By PETER CALDER
(Herald rating: * )
The idea of the brash youngster re-energising the cynical veteran is a well-worn one; think Educating Rita or Van Sant's earlier, excellent Good Will Hunting to which this bears such a striking resemblance, it's a wonder someone didn't blow the whistle on the project from
the start.
The newest film by one of the pioneers of 80s indie filmmaking replaces the wincing and well-meaning Robin Williams with Connery, who twists his Scots brogue into something like a speech impediment and delivers his lines - most of which are vapid clunky cliches - in a stentorian grumble.
Connery plays William Forrester, a Salinger-like recluse who hasn't come out of his Bronx apartment (or published) since writing the Pulitzer Prize-winning Avalon Landing four decades ago. Quite why this book is so revered - indeed, what it is about - we never learn; nobody talks about it, but its classic status is assumed by the rest of the cast who exchange copies as though it were a holy relic.
Among its admirers is Jamal Wallace (the newcomer Brown), a 16-year-old homeboy with aspirations as a writer, who shoots hoops on a street court beneath Forrester's window. On a dare, he sneaks into the mysterious man's apartment where he is surprised and flees, leaving his backpack containing his precious journals.
When, days later, Forrester tosses the bag back, the books are filled with notes in the margins and an unusual mentor relationship is born.
There's plenty of scope here for an entertaining, if scarcely original, film but screenwriter Mike Rich (whom the press notes describe as "a radio personality from Portland, Oregon") smothers it all in treacle.

================================

To do:
**a)** According to the film review, what prize did William Forrester's novel win?
**b)** Reproduce the film review starting with "Connery plays William" and going on through "a holy relic.", and swap "Bronx" for "Brooklyn".

Records shown:

================================

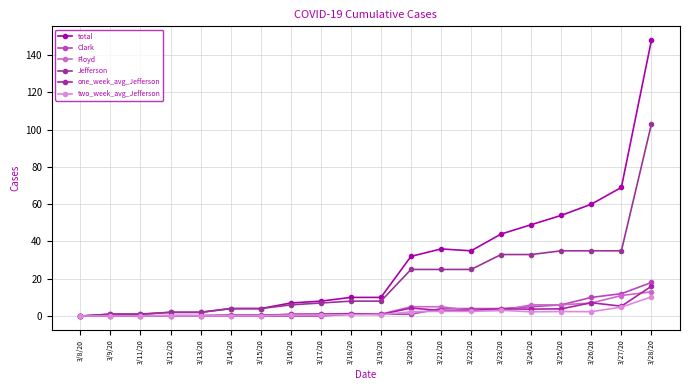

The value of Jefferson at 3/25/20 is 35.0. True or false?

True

================================

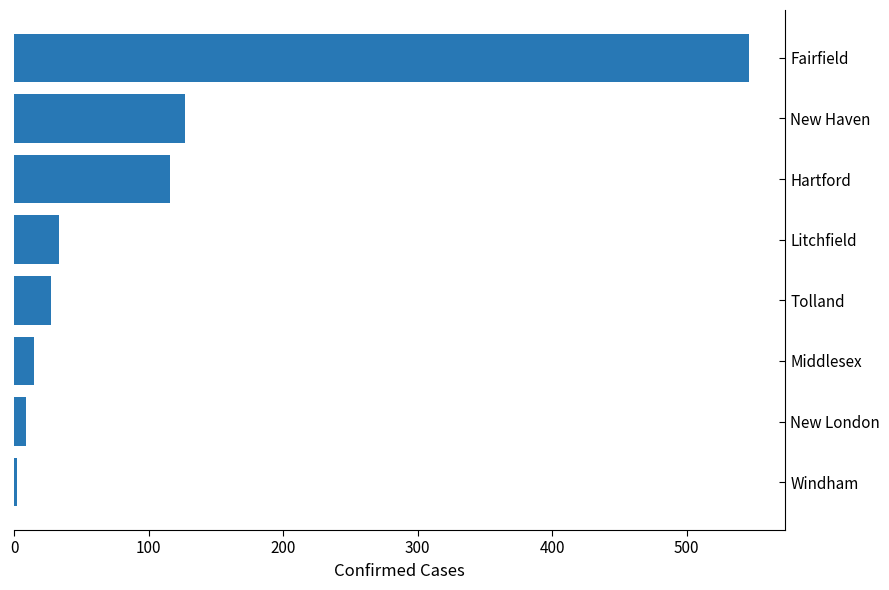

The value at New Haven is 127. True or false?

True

================================

Task answers:
**a)** The Pulitzer Prize.

**b)**
Connery plays William Forrester, a Salinger-like recluse who hasn't come out of his Brooklyn apartment (or published) since writing the Pulitzer Prize-winning Avalon Landing four decades ago. Quite why this book is so revered - indeed, what it is about - we never learn; nobody talks about it, but its classic status is assumed by the rest of the cast who exchange copies as though it were a holy relic.